Koren remembers when her mother was learning the business at Georgetown Leather Design. She would spend Saturday afternoons playing under the workbench where they made the belts and sandals. “I’d keep busy playing with the leather tools,” she says.

David has been with Hobo from the beginning. He met Koren when they were both working at the Middleton Tavern in downtown Annapolis. David had just returned to his family’s home in Annapolis after a 10-year sojourn in Greece where he earned a degree in marketing from The American University of Athens and ran a hotel and restaurant. Koren had just graduated from Northwestern University where she had studied theater design and acting and hoped to direct movies someday.

Initially, David’s job was keeping “an eye on the bottom line,” he says. “Toni was the creative and selling force.” He kept a close watch on their pricing structure and the deals they made. But his mechanical skills are the ones that might have been most useful early on.

Toni and Koren needed a way to get their early products to trade shows in New York. David found a 1970’s Chevy van listed for $150 in the local paper. He pulled Hobo International’s first corporate asset out of the woods behind someone’s house with four flat tires and a cracked engine compartment.

“It was 150 degrees in the summertime and freezing in the winter,” he says, “So much heat and exhaust would come through this thing, we had to drive with the windows down.” They called it “The Heater” and during those early years it hauled them and the display booths they’d painted with a Mexican hacienda-theme in Toni’s garage to the trade shows.

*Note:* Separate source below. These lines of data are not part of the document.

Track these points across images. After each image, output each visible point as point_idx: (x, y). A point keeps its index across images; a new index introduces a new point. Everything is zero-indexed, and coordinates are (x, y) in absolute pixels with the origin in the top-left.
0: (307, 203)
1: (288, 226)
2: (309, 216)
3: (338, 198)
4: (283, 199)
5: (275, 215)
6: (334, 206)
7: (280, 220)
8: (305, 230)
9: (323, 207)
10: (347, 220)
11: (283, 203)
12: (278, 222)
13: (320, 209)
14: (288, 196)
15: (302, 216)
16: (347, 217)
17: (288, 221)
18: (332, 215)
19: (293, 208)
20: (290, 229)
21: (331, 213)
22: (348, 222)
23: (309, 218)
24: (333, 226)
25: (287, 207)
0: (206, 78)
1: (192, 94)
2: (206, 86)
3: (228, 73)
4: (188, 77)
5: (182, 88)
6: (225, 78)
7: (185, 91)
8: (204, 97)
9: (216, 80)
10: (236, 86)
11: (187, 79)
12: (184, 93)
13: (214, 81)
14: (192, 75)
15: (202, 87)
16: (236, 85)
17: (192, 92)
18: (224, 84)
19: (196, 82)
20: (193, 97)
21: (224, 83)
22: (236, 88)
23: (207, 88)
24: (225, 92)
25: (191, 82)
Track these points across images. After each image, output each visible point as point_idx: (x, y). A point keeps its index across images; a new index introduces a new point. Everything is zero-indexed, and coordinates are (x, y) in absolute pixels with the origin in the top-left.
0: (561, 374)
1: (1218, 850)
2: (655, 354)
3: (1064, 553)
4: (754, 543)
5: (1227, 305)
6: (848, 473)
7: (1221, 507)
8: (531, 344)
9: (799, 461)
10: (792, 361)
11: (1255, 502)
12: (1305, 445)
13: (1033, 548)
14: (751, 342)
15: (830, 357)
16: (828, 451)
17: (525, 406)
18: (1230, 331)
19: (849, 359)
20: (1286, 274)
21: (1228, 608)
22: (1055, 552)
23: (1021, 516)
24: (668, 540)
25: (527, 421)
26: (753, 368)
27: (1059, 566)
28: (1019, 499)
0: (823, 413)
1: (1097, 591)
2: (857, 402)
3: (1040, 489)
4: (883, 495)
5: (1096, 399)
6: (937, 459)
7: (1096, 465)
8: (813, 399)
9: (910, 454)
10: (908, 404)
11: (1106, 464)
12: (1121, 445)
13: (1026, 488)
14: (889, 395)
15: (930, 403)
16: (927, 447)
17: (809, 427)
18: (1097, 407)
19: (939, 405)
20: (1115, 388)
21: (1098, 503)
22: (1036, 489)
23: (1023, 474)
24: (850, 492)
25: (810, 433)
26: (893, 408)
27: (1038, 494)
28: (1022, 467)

The couple loved the 15 years they spent working out of Toni’s renovated cottage home on the Chesapeake Bay. “There were as many as 10 of us working in the dining room with computers and bags stacked up to the ceiling,” says Koren. Her mother’s home was also the scene of their 1999 formal garden wedding—an event they were finally able to squeeze in between trade shows. Now they live in a house just two doors down from Toni in a Chesapeake Bay resort community. “Being in Annapolis gives us a real world perspective from a design standpoint,” says David. Hobo’s corporate offices now reside in an unsightly two-story building on Bay Ridge Avenue, a few miles from downtown.

Ideas for bag designs come from things they see going on in the market in the U.S. and from places like France, Italy, and Japan where trends germinate early. The spring line hitting stores now includes an edgy design with straps that criss-cross and antique silver hardware. But the line also has soft feminine bags with touches right out of ready-to-wear like ruching, ruffles, and pleats.

For the upcoming fall collection, Radford says she was inspired by a trip to Philadelphia last summer to see the King Tut exhibit. The turquoise, cobalt blue, and metallic hues resonated with her. “The Egyptians had a very forward color palette. You just get a sense of what’s happening in color just by looking all around you.”

The forecast for spring 2009 will bring her back a little closer to where she began, creating bags out of natural leathers for the hip denizens of 1970’s Georgetown. “Natural leathers are coming back in a big way,” says Radford. “There’s sort of a naked and whole sort of artisan look that will be important along with color.”

They might beat the big names to market with these trends. But that isn’t their aim.

“I really think that what we go for is the essence of fashion that is attainable, an everyday kind of fashion that works well with your existing wardrobe,” says Koren. “The lifestyle is about helping you to complete your look, but by your own rules.”